[What you will do]
Would you retype the records below exactly as they appear?

[Source material]

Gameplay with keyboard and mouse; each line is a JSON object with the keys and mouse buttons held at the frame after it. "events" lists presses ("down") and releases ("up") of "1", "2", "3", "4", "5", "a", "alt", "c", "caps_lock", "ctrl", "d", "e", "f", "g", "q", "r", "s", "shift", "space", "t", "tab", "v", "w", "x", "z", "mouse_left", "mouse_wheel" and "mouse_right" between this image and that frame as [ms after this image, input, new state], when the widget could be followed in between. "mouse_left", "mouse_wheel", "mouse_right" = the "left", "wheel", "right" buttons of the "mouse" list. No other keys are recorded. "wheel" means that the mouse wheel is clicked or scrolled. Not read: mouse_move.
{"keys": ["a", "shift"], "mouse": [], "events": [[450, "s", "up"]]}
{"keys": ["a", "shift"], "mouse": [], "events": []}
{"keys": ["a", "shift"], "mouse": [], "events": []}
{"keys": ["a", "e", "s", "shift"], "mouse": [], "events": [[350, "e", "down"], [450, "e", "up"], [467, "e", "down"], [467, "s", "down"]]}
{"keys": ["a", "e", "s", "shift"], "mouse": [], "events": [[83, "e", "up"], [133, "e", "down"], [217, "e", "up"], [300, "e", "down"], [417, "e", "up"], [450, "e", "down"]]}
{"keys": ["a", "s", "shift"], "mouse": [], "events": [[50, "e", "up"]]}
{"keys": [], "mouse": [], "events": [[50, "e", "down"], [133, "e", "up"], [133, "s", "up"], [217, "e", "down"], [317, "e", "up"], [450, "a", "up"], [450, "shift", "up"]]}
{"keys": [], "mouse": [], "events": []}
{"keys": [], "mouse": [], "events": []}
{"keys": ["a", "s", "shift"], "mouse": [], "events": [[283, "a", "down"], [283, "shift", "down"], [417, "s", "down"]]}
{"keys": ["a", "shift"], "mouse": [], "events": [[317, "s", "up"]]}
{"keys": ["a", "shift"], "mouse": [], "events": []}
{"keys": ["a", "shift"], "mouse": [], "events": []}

[Problem solution]
Gameplay with keyboard and mouse; each line is a JSON object with the keys and mouse buttons held at the frame after it. "events" lists presses ("down") and releases ("up") of "1", "2", "3", "4", "5", "a", "alt", "c", "caps_lock", "ctrl", "d", "e", "f", "g", "q", "r", "s", "shift", "space", "t", "tab", "v", "w", "x", "z", "mouse_left", "mouse_wheel" and "mouse_right" between this image and that frame as [ms after this image, input, new state], when the widget could be followed in between. "mouse_left", "mouse_wheel", "mouse_right" = the "left", "wheel", "right" buttons of the "mouse" list. No other keys are recorded. "wheel" means that the mouse wheel is clicked or scrolled. Not read: mouse_move.
{"keys": ["a", "shift"], "mouse": [], "events": [[450, "s", "up"]]}
{"keys": ["a", "shift"], "mouse": [], "events": []}
{"keys": ["a", "shift"], "mouse": [], "events": []}
{"keys": ["a", "e", "s", "shift"], "mouse": [], "events": [[350, "e", "down"], [450, "e", "up"], [467, "e", "down"], [467, "s", "down"]]}
{"keys": ["a", "e", "s", "shift"], "mouse": [], "events": [[83, "e", "up"], [133, "e", "down"], [217, "e", "up"], [300, "e", "down"], [417, "e", "up"], [450, "e", "down"]]}
{"keys": ["a", "s", "shift"], "mouse": [], "events": [[50, "e", "up"]]}
{"keys": [], "mouse": [], "events": [[50, "e", "down"], [133, "e", "up"], [133, "s", "up"], [217, "e", "down"], [317, "e", "up"], [450, "a", "up"], [450, "shift", "up"]]}
{"keys": [], "mouse": [], "events": []}
{"keys": [], "mouse": [], "events": []}
{"keys": ["a", "s", "shift"], "mouse": [], "events": [[283, "a", "down"], [283, "shift", "down"], [417, "s", "down"]]}
{"keys": ["a", "shift"], "mouse": [], "events": [[317, "s", "up"]]}
{"keys": ["a", "shift"], "mouse": [], "events": []}
{"keys": ["a", "shift"], "mouse": [], "events": []}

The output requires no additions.